Kocuria rhizophila

Scientific classification
- Domain: Bacteria
- Kingdom: Bacillati
- Phylum: Actinomycetota
- Class: Actinomycetes
- Order: Micrococcales
- Family: Micrococcaceae
- Genus: Kocuria
- Species: K. rhizophila
- Binomial name: Kocuria rhizophila Kovács et al. 1999
- Type strain: ATCC BAA-50 CIP 105972 DSM 11926 IFO 16319 JCM 11653 NBRC 16319 TA68

= Kocuria rhizophila =

- Authority: Kovács et al. 1999

Species of bacterium

Kocuria rhizophila is a soil dwelling Gram positive bacterium in the genus Kocuria. It is used in industry for antimicrobial testing and in food preparation. The genome of K. rhizophila BT304 from the bovine intestine is a 2.76-Mb circular chromosome with over 2,300 coding sequences, demonstrating notable metabolic versatility. The type strain of K. rhizophila contains only a small number of secondary-metabolite biosynthesis genes, suggesting it is specialized for primary metabolism rather than complex metabolite production. However, several studies show the ability of this species to break down complex compounds. [MR1.1] Several strains of Kocuria rhizophila contain genes for aromatic-compound degradation through the phenylacetate (PAA) pathway, suggesting they can break down plant-derived or pollutant aromatics. A keratin-degrading strain of K. rhizophila was found to break down about 52% of chicken-feather keratin in four days at 25 °C, showing potential for keratin-waste biodegradation. K. rhizophila has been identified as an opportunistic pathogen, including a documented case of persistent bloodstream infection associated with a contaminated central venous catheter.
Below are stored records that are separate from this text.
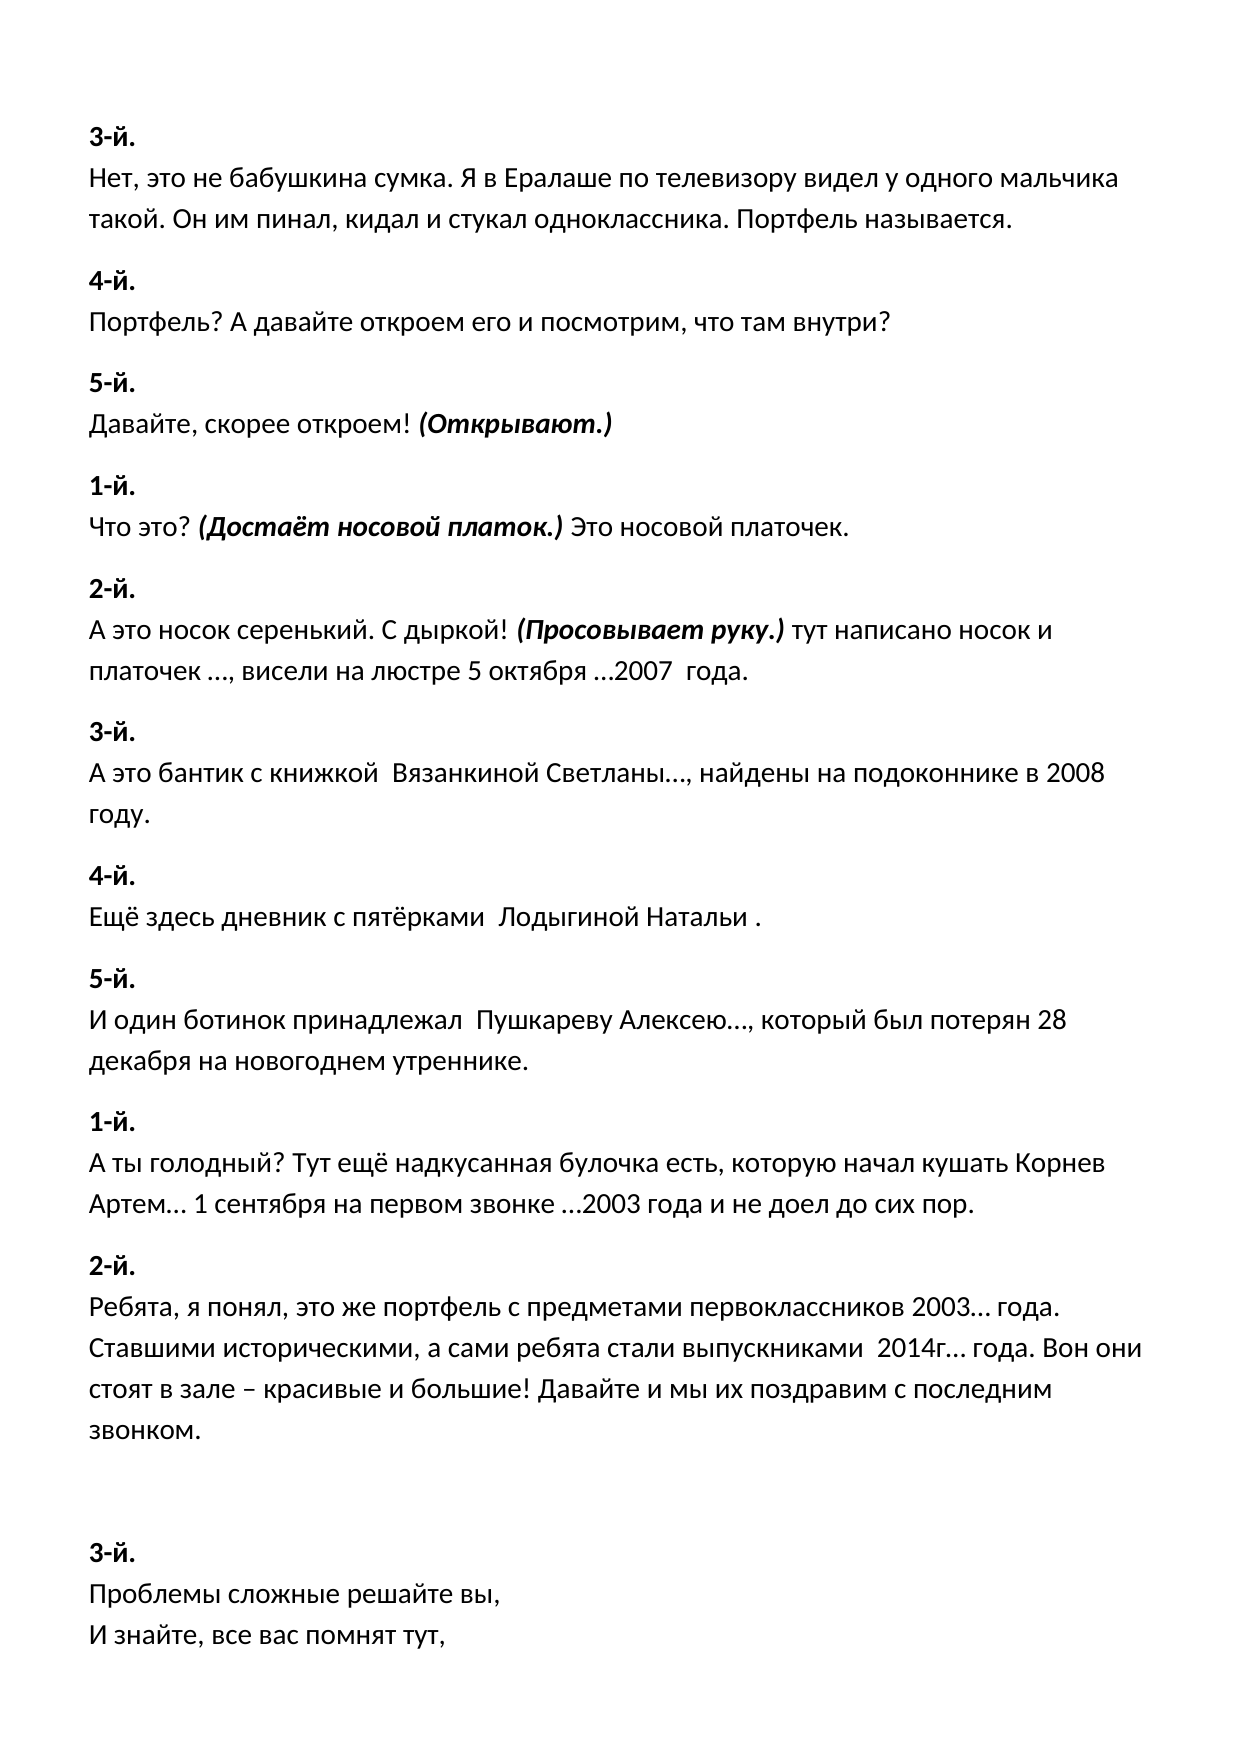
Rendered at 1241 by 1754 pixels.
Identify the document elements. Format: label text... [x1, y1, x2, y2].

text 5-й. Давайте, скорее откроем! (Открывают.) [88, 364, 1166, 441]
text 4-й. Портфель? А давайте откроем его и посмотрим, что там внутри? [88, 262, 1166, 338]
text 1-й. А ты голодный? Тут ещё надкусанная булочка есть, которую начал кушать Корнев Артем… 1 сентября на первом звонке …2003 года и не доел до сих пор. [88, 1103, 1166, 1221]
text 5-й. И один ботинок принадлежал Пушкареву Алексею…, который был потерян 28 декабря на новогоднем утреннике. [88, 960, 1166, 1077]
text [88, 1534, 1166, 1652]
text 1-й. Что это? (Достаёт носовой платок.) Это носовой платочек. [88, 467, 1166, 544]
text 4-й. Ещё здесь дневник с пятёрками Лодыгиной Натальи . [88, 857, 1166, 934]
text 3-й. А это бантик с книжкой Вязанкиной Светланы…, найдены на подоконнике в 2008 году. [88, 713, 1166, 831]
text 2-й. А это носок серенький. С дыркой! (Просовывает руку.) тут написано носок и платочек …, висели на люстре 5 октября …2007 года. [88, 570, 1166, 687]
text 2-й. Ребята, я понял, это же портфель с предметами первоклассников 2003… года. Ставшими историческими, а сами ребята стали выпускниками 2014г… года. Вон они стоят в зале – красивые и большие! Давайте и мы их поздравим с последним звонком. [88, 1247, 1166, 1447]
text 3-й. Нет, это не бабушкина сумка. Я в Ералаше по телевизору видел у одного мальчика такой. Он им пинал, кидал и стукал одноклассника. Портфель называется. [88, 118, 1166, 236]
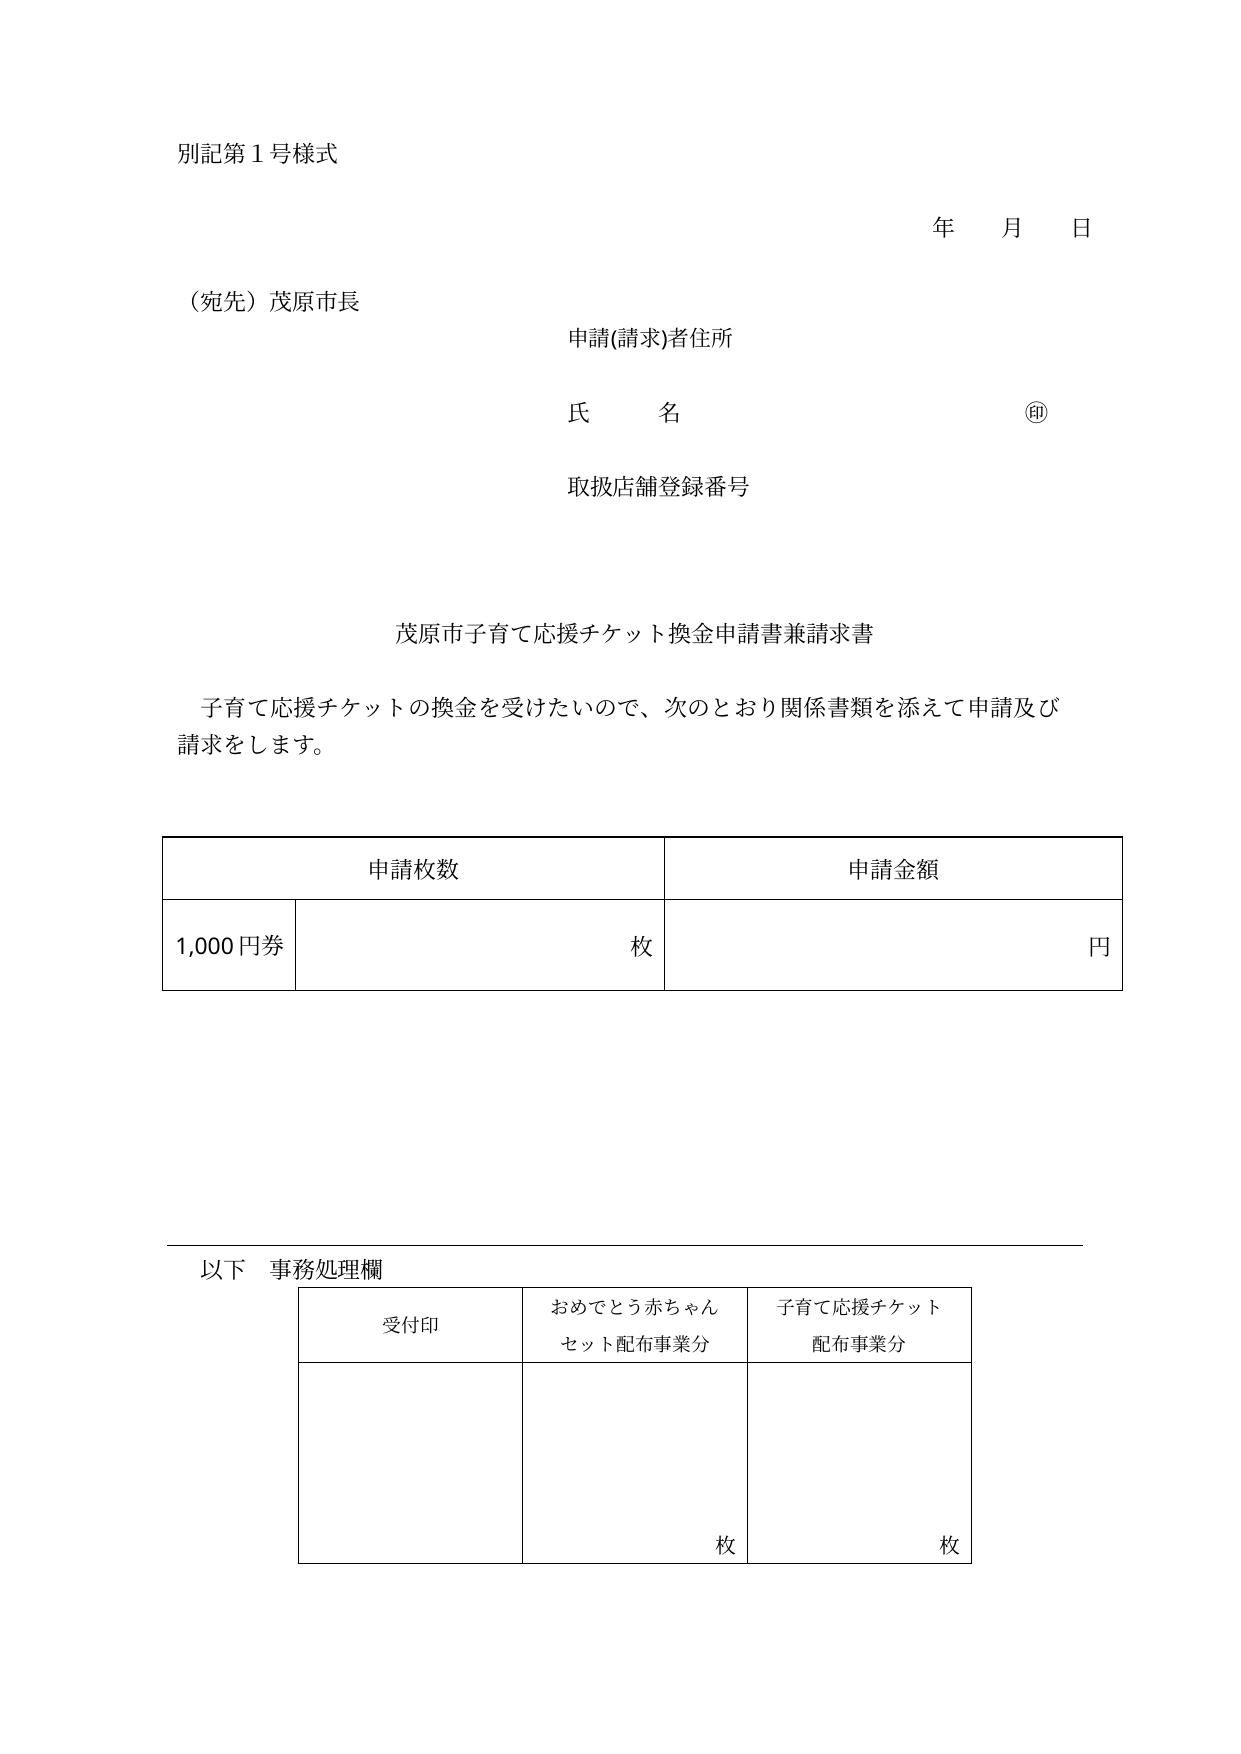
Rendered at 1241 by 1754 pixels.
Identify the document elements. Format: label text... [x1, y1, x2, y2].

table_header 子育て応援チケット 配布事業分 [748, 1288, 971, 1362]
table_cell 枚 [296, 900, 664, 990]
text 年 月 日 [177, 208, 1093, 245]
table_cell 円 [665, 900, 1122, 990]
table_cell 枚 [748, 1363, 971, 1563]
table_cell 1,000円券 [163, 900, 295, 990]
table_header 申請金額 [665, 838, 1122, 899]
table_header 申請枚数 [163, 838, 664, 899]
text 茂原市子育て応援チケット換金申請書兼請求書 [177, 614, 1093, 651]
text 申請(請求)者住所 [177, 319, 1005, 356]
text 別記第１号様式 [177, 134, 1093, 171]
table_cell [299, 1363, 522, 1563]
table_cell 枚 [523, 1363, 747, 1563]
table_header おめでとう赤ちゃん セット配布事業分 [523, 1288, 747, 1362]
text 氏 名 ㊞ [177, 393, 1108, 429]
text （宛先）茂原市長 [177, 282, 1093, 319]
text 以下 事務処理欄 [177, 1250, 1093, 1287]
text 子育て応援チケットの換金を受けたいので、次のとおり関係書類を添えて申請及び請求をします。 [177, 688, 1063, 762]
table_header 受付印 [299, 1288, 522, 1362]
text 取扱店舗登録番号 [177, 467, 1108, 503]
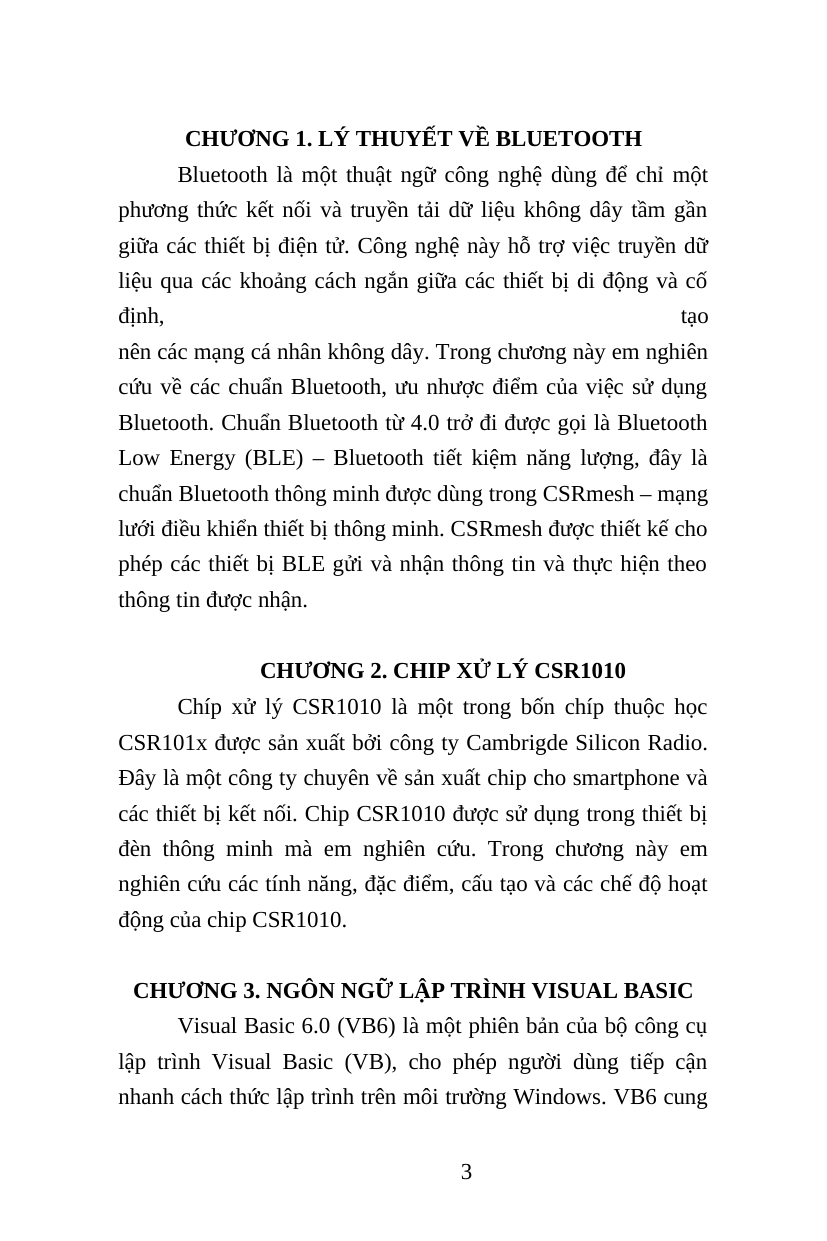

Some strains of K. rhizophila were previously classified as strains of the similar bacterium Micrococcus luteus.

==Genome==
The genome has been sequenced and contains 2,697,540 base pairs, which is among the smallest for Actinomycetota, with a G+C content of 71.16%. This encodes 2357 protein coding genes, including many transporters and enzymes for the transformation of phenolic compounds, contributing to its ability to metabolize plant material.